Je me suis bien amusé, ce matin nuageux à couvert, en retombant sur un papier publié dans le Samedi littéraire du Journal de Genève / Gazette de Lausanne, datant de l'automne 1975, où je m'en prenais à la fable politique  de Friedrich Dürrenmatt intitulée La Chute d'A....

Je me suis trouvé, à me relire, un peu lourdement péremptoire et gonflé en ma juvénile assurance, mais il me semble qu'il y avait du vrai dans mes arguments. Pour mes réserves sur Dürrenmatt, je me fis tancer dans le courrier des lecteurs...

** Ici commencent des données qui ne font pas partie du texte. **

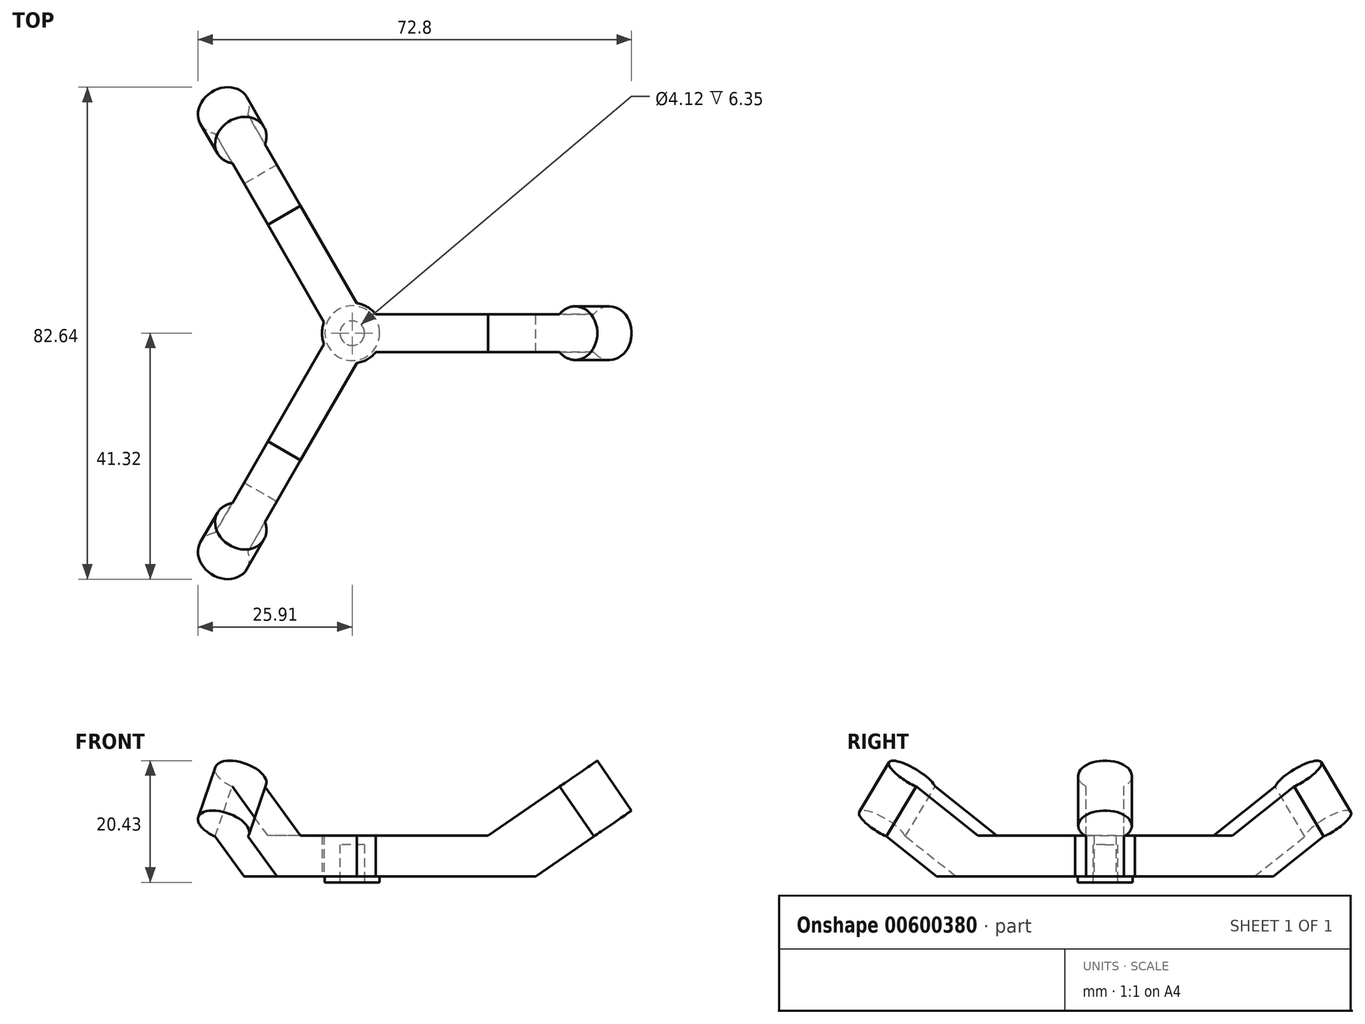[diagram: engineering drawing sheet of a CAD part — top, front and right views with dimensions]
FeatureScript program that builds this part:
annotation { "Feature Type Name" : "Feature", "Feature Type Description" : "" }
export const myFeature = defineFeature(function(context is Context, id is Id, definition is map)
    precondition{}
    {
        {
            var Q0;
            Q0=qCreatedBy(makeId("Front.planeOp"),FACE);
            var sketch = newSketch(context, id + "F0", { "sketchPlane" : qUnion([Q0])});
            skCircle(sketch, "E0", {"center": v(0, 59.06) * mm, "radius": 63.5 * mm, "construction": true});
            skCircle(sketch, "E1", {"center": v(38.1, 3.57) * mm, "radius": 5 * mm, "construction": true});
            skLineSegment(sketch, "E2", {"start": v(33.16, 2.82) * mm, "end": v(40.58, 7.9) * mm, "construction": true});
            skLineSegment(sketch, "E3", {"start": v(33.16, 2.82) * mm, "end": v(33.72, 2) * mm, "construction": true});
            skLineSegment(sketch, "E4", {"start": v(33.72, 2) * mm, "end": v(41.14, 7.09) * mm, "construction": true});
            skLineSegment(sketch, "E5", {"start": v(41.14, 7.09) * mm, "end": v(40.58, 7.9) * mm, "construction": true});
            skLineSegment(sketch, "E6", {"start": v(38.1, 3.57) * mm, "end": v(0, 59.06) * mm, "construction": true});
            skLineSegment(sketch, "E7", {"start": v(0, -6.99) * mm, "end": v(2.06, -6.99) * mm});
            skLineSegment(sketch, "E8", {"start": v(2.06, -6.99) * mm, "end": v(2.06, -12.34) * mm});
            skLineSegment(sketch, "E9", {"start": v(0, -6.99) * mm, "end": v(0, -5.49) * mm});
            skLineSegment(sketch, "E10", {"start": v(0, -5.49) * mm, "end": v(22.83, -5.49) * mm});
            skLineSegment(sketch, "E11", {"start": v(22.83, -5.49) * mm, "end": v(33.72, 2) * mm});
            skLineSegment(sketch, "E12", {"start": v(33.72, 2) * mm, "end": v(41.14, 7.09) * mm});
            skLineSegment(sketch, "E13", {"start": v(2.06, -12.34) * mm, "end": v(30.8, -12.33) * mm});
            skLineSegment(sketch, "E14", {"start": v(30.8, -12.33) * mm, "end": v(46.9, -1.3) * mm});
            skLineSegment(sketch, "E15", {"start": v(46.9, -1.3) * mm, "end": v(41.14, 7.09) * mm});
            skLineSegment(sketch, "E16", {"start": v(0, 0) * mm, "end": v(0, -5.49) * mm, "construction": true});
            skSolve(sketch);
        }
        {
            var Q0;
            Q0=qSketchRegion(id+"F0",true);
            extrude(context, id + "F1", {"entities" : qUnion([Q0]), "endBound" : BoundingType.SYMMETRIC, "depth" : 6.35 * mm, "offsetDistance" : 25.4 * mm});
        }
        {
            var Q0;
            Q0=makeQuery(id+"F1.opExtrude","SWEPT_FACE",FACE,{"disambiguationData":[OSD([sQuery(id+"F0.wireOp",EDGE,"E11"),sQuery(id+"F0.wireOp",EDGE,"E12")])]});
            var sketch = newSketch(context, id + "F2", { "sketchPlane" : qUnion([Q0])});
            skLineSegment(sketch, "E17.0", {"start": v(37.93, -3.18) * mm, "end": v(37.93, 3.17) * mm});
            skLineSegment(sketch, "E18.0", {"start": v(15.72, 3.18) * mm, "end": v(37.93, 3.18) * mm});
            skLineSegment(sketch, "E19.0", {"start": v(15.72, -3.18) * mm, "end": v(37.93, -3.18) * mm});
            skCircle(sketch, "E20", {"center": v(33.43, 0) * mm, "radius": 4.5 * mm});
            skSolve(sketch);
        }
        {
            var Q0;
            {var subQ0=sQuery(id+"F2.wireOp",EDGE,"E20");var subQ1=sQuery(id+"F2.wireOp",EDGE,"E18.0");var subQ2=makeQuery(id+"F2.imprint","INTERSECT",VERTEX,{"disambiguationData":[OD(0.0)],"derivedFrom":[subQ1,subQ0]});Q0=makeQuery(id+"F2.imprint","IMPRINT",FACE,{"disambiguationData":[TD([[makeQuery(id+"F2.imprint","IMPRINT",EDGE,{"disambiguationData":[TD([[subQ2,-1.0]])],"derivedFrom":subQ1}),1.0]])]});}
            var Q1;
            {var subQ0=sQuery(id+"F2.wireOp",EDGE,"E20");var subQ1=sQuery(id+"F2.wireOp",EDGE,"E19.0");var subQ2=makeQuery(id+"F2.imprint","INTERSECT",VERTEX,{"disambiguationData":[OD(0.0)],"derivedFrom":[subQ1,subQ0]});Q1=makeQuery(id+"F2.imprint","IMPRINT",FACE,{"disambiguationData":[TD([[makeQuery(id+"F2.imprint","IMPRINT",EDGE,{"disambiguationData":[TD([[subQ2,-1.0]])],"derivedFrom":subQ1}),-1.0]])]});}
            var Q2;
            {var subQ0=sQuery(id+"F2.wireOp",EDGE,"E20");var subQ1=sQuery(id+"F2.wireOp",EDGE,"E18.0");var subQ2=makeQuery(id+"F2.imprint","INTERSECT",VERTEX,{"disambiguationData":[OD(0.0)],"derivedFrom":[subQ1,subQ0]});Q2=makeQuery(id+"F2.imprint","IMPRINT",FACE,{"disambiguationData":[TD([[makeQuery(id+"F2.imprint","IMPRINT",EDGE,{"disambiguationData":[TD([[subQ2,-1.0]])],"derivedFrom":subQ1}),-1.0]])]});}
            var Q3;
            Q3=makeQuery(id+"F1.opExtrude","SWEPT_FACE",FACE,{"disambiguationData":[OSD([sQuery(id+"F0.wireOp",EDGE,"E14")])]});
            extrude(context, id + "F3", {"entities" : qUnion([Q0, Q1, Q2]), "operationType" : NewBodyOperationType.ADD, "endBound" : BoundingType.UP_TO_SURFACE, "oppositeDirection" : true, "depth" : 25.4 * mm, "endBoundEntityFace" : qUnion([Q3]), "offsetDistance" : 25.4 * mm});
        }
        {
            var Q0;
            Q0=makeQuery(id+"F3.boolean.opBoolean","MERGE",FACE,{"derivedFrom":[makeQuery(id+"F1.opExtrude","SWEPT_FACE",FACE,{"disambiguationData":[OSD([sQuery(id+"F0.wireOp",EDGE,"E11"),sQuery(id+"F0.wireOp",EDGE,"E12")])]}),makeQuery(id+"F3.opExtrude","CAP_FACE",FACE,{"disambiguationData":[OSD([sQuery(id+"F2.wireOp",EDGE,"E20")])],"isStart":true})]});
            var sketch = newSketch(context, id + "F4", { "sketchPlane" : qUnion([Q0])});
            skLineSegment(sketch, "E21.0.0", {"start": v(37.93, -3.18) * mm, "end": v(37.93, 3.17) * mm});
            skLineSegment(sketch, "E21.0.1", {"start": v(37.93, 3.18) * mm, "end": v(36.62, 3.18) * mm});
            skArc(sketch, "E21.0.2", {"start": v(36.62, 3.17) * mm, "mid": v(33.43, 4.5) * mm, "end": v(30.24, 3.18) * mm});
            skLineSegment(sketch, "E21.0.3", {"start": v(30.24, 3.18) * mm, "end": v(15.72, 3.18) * mm});
            skLineSegment(sketch, "E21.0.4", {"start": v(15.72, 3.17) * mm, "end": v(15.72, -3.18) * mm});
            skLineSegment(sketch, "E21.0.5", {"start": v(15.72, -3.18) * mm, "end": v(30.24, -3.18) * mm});
            skArc(sketch, "E21.0.6", {"start": v(30.24, -3.18) * mm, "mid": v(33.43, -4.5) * mm, "end": v(36.62, -3.17) * mm});
            skLineSegment(sketch, "E21.0.7", {"start": v(36.62, -3.18) * mm, "end": v(37.93, -3.18) * mm});
            skCircle(sketch, "E22", {"center": v(33.43, 0) * mm, "radius": 4.5 * mm});
            skSolve(sketch);
        }
        {
            var Q0;
            {var subQ0=sQuery(id+"F4.wireOp",EDGE,"E21.0.7");Q0=makeQuery(id+"F4.imprint","IMPRINT",FACE,{"disambiguationData":[TD([[makeQuery(id+"F4.imprint","IMPRINT",EDGE,{"derivedFrom":subQ0}),1.0]])]});}
            var Q1;
            {var subQ0=sQuery(id+"F4.wireOp",EDGE,"E21.0.1");Q1=makeQuery(id+"F4.imprint","IMPRINT",FACE,{"disambiguationData":[TD([[makeQuery(id+"F4.imprint","IMPRINT",EDGE,{"derivedFrom":subQ0}),-1.0]])]});}
            extrude(context, id + "F5", {"entities" : qUnion([Q0, Q1]), "operationType" : NewBodyOperationType.REMOVE, "endBound" : BoundingType.THROUGH_ALL, "oppositeDirection" : true, "depth" : 25.4 * mm, "offsetDistance" : 25.4 * mm});
        }
        {
            var Q0;
            Q0=makeQuery(id+"F1.opExtrude","SWEPT_BODY",BODY,{"disambiguationData":[OSD([sQuery(id+"F0.wireOp",EDGE,"E7"),sQuery(id+"F0.wireOp",EDGE,"E8"),sQuery(id+"F0.wireOp",EDGE,"E9"),sQuery(id+"F0.wireOp",EDGE,"E10"),sQuery(id+"F0.wireOp",EDGE,"E11"),sQuery(id+"F0.wireOp",EDGE,"E12"),sQuery(id+"F0.wireOp",EDGE,"E13"),sQuery(id+"F0.wireOp",EDGE,"E14"),sQuery(id+"F0.wireOp",EDGE,"E15")])]});
            var Q1;
            Q1=sQuery(id+"F0.wireOp",EDGE,"E16");
            circularPattern(context, id + "F6", {"operationType" : NewBodyOperationType.ADD, "entities" : qUnion([Q0]), "axis" : qUnion([Q1]), "angle" : 360 * degree, "instanceCount" : 3, "equalSpace" : true});
        }
        {
            var Q0;
            Q0=makeQuery(id+"F1.opExtrude","SWEPT_FACE",FACE,{"disambiguationData":[OSD([sQuery(id+"F0.wireOp",EDGE,"E13")])]});
            var sketch = newSketch(context, id + "F7", { "sketchPlane" : qUnion([Q0])});
            skCircle(sketch, "E23", {"center": v(0, 0) * mm, "radius": 2.06 * mm});
            skLineSegment(sketch, "E24.0.0", {"start": v(1.72, 3.37) * mm, "end": v(-12.65, 28.27) * mm});
            skLineSegment(sketch, "E24.0.1", {"start": v(-12.65, 28.27) * mm, "end": v(-18.15, 25.1) * mm});
            skLineSegment(sketch, "E24.0.2", {"start": v(-18.15, 25.1) * mm, "end": v(-3.78, 0.2) * mm});
            skLineSegment(sketch, "E24.0.3", {"start": v(-3.78, 0.2) * mm, "end": v(1.72, 3.37) * mm});
            skCircle(sketch, "E25", {"center": v(0, 0) * mm, "radius": 5.08 * mm});
            skSolve(sketch);
        }
        {
            var Q0;
            {var subQ0=sQuery(id+"F7.wireOp",EDGE,"E24.0.3");var subQ1=sQuery(id+"F7.wireOp",EDGE,"E23");var subQ2=makeQuery(id+"F7.imprint","INTERSECT",VERTEX,{"derivedFrom":[subQ1,subQ0]});Q0=makeQuery(id+"F7.imprint","IMPRINT",FACE,{"disambiguationData":[TD([[makeQuery(id+"F7.imprint","IMPRINT",EDGE,{"disambiguationData":[TD([[subQ2,1.0]])],"derivedFrom":subQ1}),-1.0]])]});}
            var Q1;
            {var subQ0=sQuery(id+"F7.wireOp",EDGE,"E24.0.3");var subQ1=sQuery(id+"F7.wireOp",EDGE,"E23");var subQ2=makeQuery(id+"F7.imprint","INTERSECT",VERTEX,{"derivedFrom":[subQ1,subQ0]});Q1=makeQuery(id+"F7.imprint","IMPRINT",FACE,{"disambiguationData":[TD([[makeQuery(id+"F7.imprint","IMPRINT",EDGE,{"disambiguationData":[TD([[subQ2,-1.0]])],"derivedFrom":subQ1}),-1.0]])]});}
            var Q2;
            {var subQ0=makeQuery(id+"F1.opExtrude","SWEPT_FACE",FACE,{"disambiguationData":[OSD([sQuery(id+"F0.wireOp",EDGE,"E10")])]});Q2=makeQuery(id+"F6.boolean.opBoolean","MERGE",FACE,{"derivedFrom":[subQ0,makeQuery(id+"F6.opPattern","COPY",FACE,{"derivedFrom":subQ0,"instanceName":"1"}),makeQuery(id+"F6.opPattern","COPY",FACE,{"derivedFrom":subQ0,"instanceName":"2"})]});}
            extrude(context, id + "F8", {"entities" : qUnion([Q0, Q1]), "operationType" : NewBodyOperationType.ADD, "endBound" : BoundingType.UP_TO_SURFACE, "oppositeDirection" : true, "depth" : 25.4 * mm, "endBoundEntityFace" : qUnion([Q2]), "offsetDistance" : 25.4 * mm});
        }
        {
            var Q0;
            {var subQ0=sQuery(id+"F7.wireOp",EDGE,"E25");var subQ1=sQuery(id+"F7.wireOp",EDGE,"E24.0.3");var subQ2=sQuery(id+"F7.wireOp",EDGE,"E23");var subQ3=sQuery(id+"F0.wireOp",EDGE,"E13");var subQ4=sQuery(id+"F0.wireOp",EDGE,"E8");var subQ5=makeQuery(id+"F1.opExtrude","SWEPT_FACE",FACE,{"disambiguationData":[OSD([subQ3])]});Q0=makeQuery(id+"F8.boolean.opBoolean","MERGE",FACE,{"derivedFrom":[subQ5,makeQuery(id+"F6.opPattern","COPY",FACE,{"derivedFrom":subQ5,"instanceName":"1"}),makeQuery(id+"F6.opPattern","COPY",FACE,{"derivedFrom":subQ5,"instanceName":"2"}),makeQuery(id+"F8.opExtrude","CAP_FACE",FACE,{"disambiguationData":[OSD([subQ4,subQ3,subQ2,sQuery(id+"F7.wireOp",EDGE,"E24.0.0"),subQ1,subQ0])],"isStart":true}),makeQuery(id+"F8.opExtrude","CAP_FACE",FACE,{"disambiguationData":[OSD([subQ4,subQ3,subQ2,sQuery(id+"F7.wireOp",EDGE,"E24.0.2"),subQ1,subQ0])],"isStart":true})]});}
            var sketch = newSketch(context, id + "F9", { "sketchPlane" : qUnion([Q0])});
            skCircle(sketch, "E26.0.0", {"center": v(0, 0) * mm, "radius": 2.06 * mm});
            skCircle(sketch, "E27", {"center": v(0, 0) * mm, "radius": 4.6 * mm});
            skSolve(sketch);
        }
        {
            var Q0;
            Q0 = qSketchRegion(id + "F9", true);
            extrude(context, id + "F10", {"entities" : qUnion([Q0]), "operationType" : NewBodyOperationType.ADD, "depth" : 1 * mm, "offsetDistance" : 25.4 * mm});
        }
    });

 "Avec La chute d'A, Friedrich Dürrenmatt a choisi d'évoquer la fin d'un potentat de type communiste, en la personne duquel chacun reconnaîtra le sieur Iossip Djougachvili, alias Staline. Sur un ton mi-sérieux mi-cocasse, usant de lettres initiales pour distinguer les protagonistes  - comme s'il s'agissait des éléments permutables d'une équation algébrique -, l'auteur met en scène la dernière réunion du Bureau politique du Parti régnant -, laquelle se soldera par la chute du Maître. A commettra en effet l'irréparable erreur tactique de prétendre à la dissolution dudit Bureau, et cela séance tenante.  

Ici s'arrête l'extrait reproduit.